“Should I Have One and Then Report Back?”

Long, but fascinating NYT article about Coming Out in Middle School.  I am assuming it is articles like these that scare up the anti-gay marriage base the most.  “Think About the Children” is the most effective anti-gay marriage argument poll-wise.

Choice quotes:

But I knew I was different in second grade — I just didn’t really put a name to it until I was 11. My parents said, ‘How do you know what your sexuality is if you haven’t had any sexual experiences?’ I was like, ‘Should I go and have one and then report back?’ ”

“I definitely lost some friends,” he said, “but no one really made fun of me or called me names, probably because I was one of the most popular kids when I came out. I don’t think I would have come out if I wasn’t popular.”

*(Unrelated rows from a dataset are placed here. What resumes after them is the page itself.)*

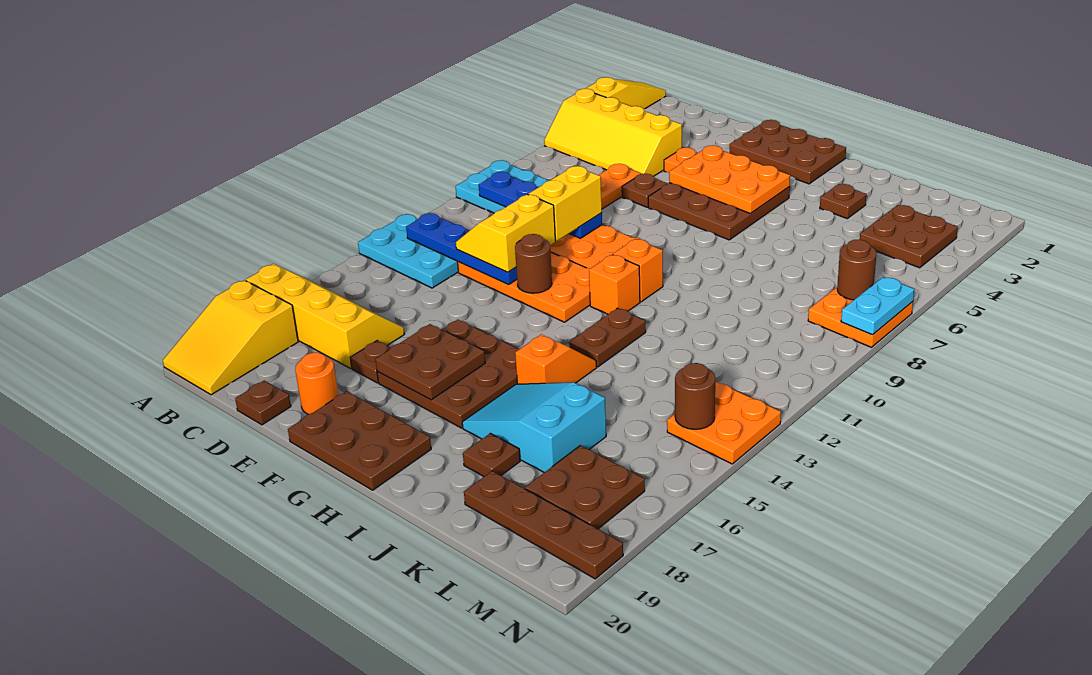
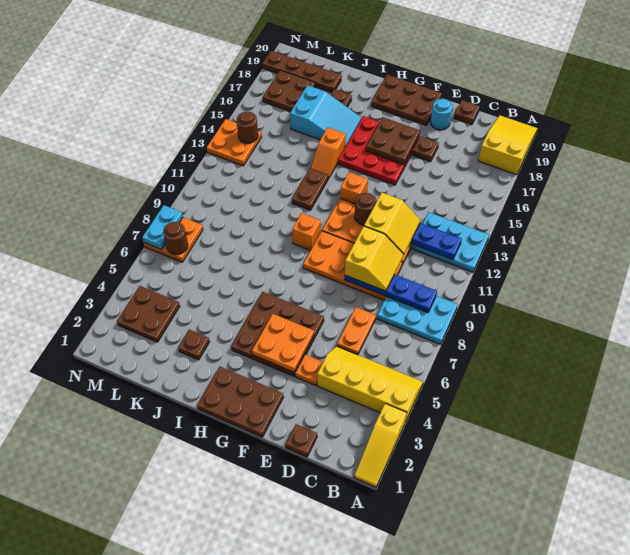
yellow 2x4 slope [246,264,404,368] -> none
brown 1x1 plate [622,174,667,207] -> brown 1x1 plate moved to [286,424,317,457]
orange 1x1 round brick [295,353,338,414] -> cyan 1x1 round brick [430,99,453,130]
orange 2x3 plate [669,145,790,214] -> orange 2x2 plate [252,314,314,372]
brown 3x3 plate [377,320,519,428] -> red 3x3 plate [338,116,419,185]
orange 1x1 brick [589,255,640,314] -> orange 1x1 brick moved to [340,172,368,204]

“When I first realized I was gay,” Austin interjected, “I just assumed I would hide it and be miserable for the rest of my life. But then I said, ‘O.K., wait, I don’t want to hide this and be miserable my whole life.’ ”

Both G.S.A.’s and the Day of Silence have been controversial in places, as some parents and faculty members object to what they see as the promotion of homosexuality in public schools and the “premature sexualization of the students,” as a lawyer for a school in central Florida that was fighting the creation of a G.S.A. put it.

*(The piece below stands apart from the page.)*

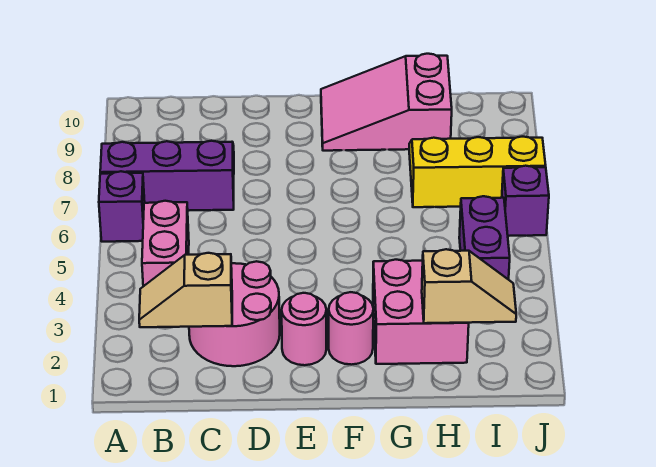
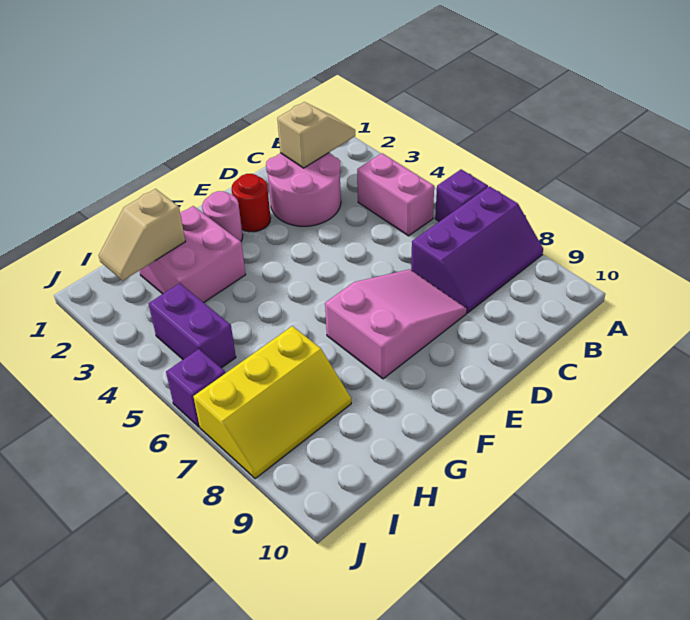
pink 1x1 round brick [282,293,326,365] -> red 1x1 round brick [232,174,271,232]
pink 2x3 slope [321,54,452,151] -> pink 2x3 slope moved to [325,269,467,379]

A tall, heavyset 15-year-old now in his first year of high school, Austin said his eighth-grade classmates regularly called him the “gay freak.” They groped themselves in front of him. Not a day went by when someone didn’t call him a “fag,” sometimes with teachers present. And at a football game last fall, several classmates forced him off the bleachers because it wasn’t “the queer section.”

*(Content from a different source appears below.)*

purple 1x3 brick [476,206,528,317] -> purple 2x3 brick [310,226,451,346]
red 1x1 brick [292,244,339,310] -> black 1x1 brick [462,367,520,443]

What had changed? Not only were there increasingly accurate and positive portrayals of gays and lesbians in popular culture, but most teenagers were by then regular Internet users. Going online broke through the isolation that had been a hallmark of being young and gay, and it allowed gay teenagers to find information to refute what their families or churches sometimes still told them — namely, that they would never find happiness and love.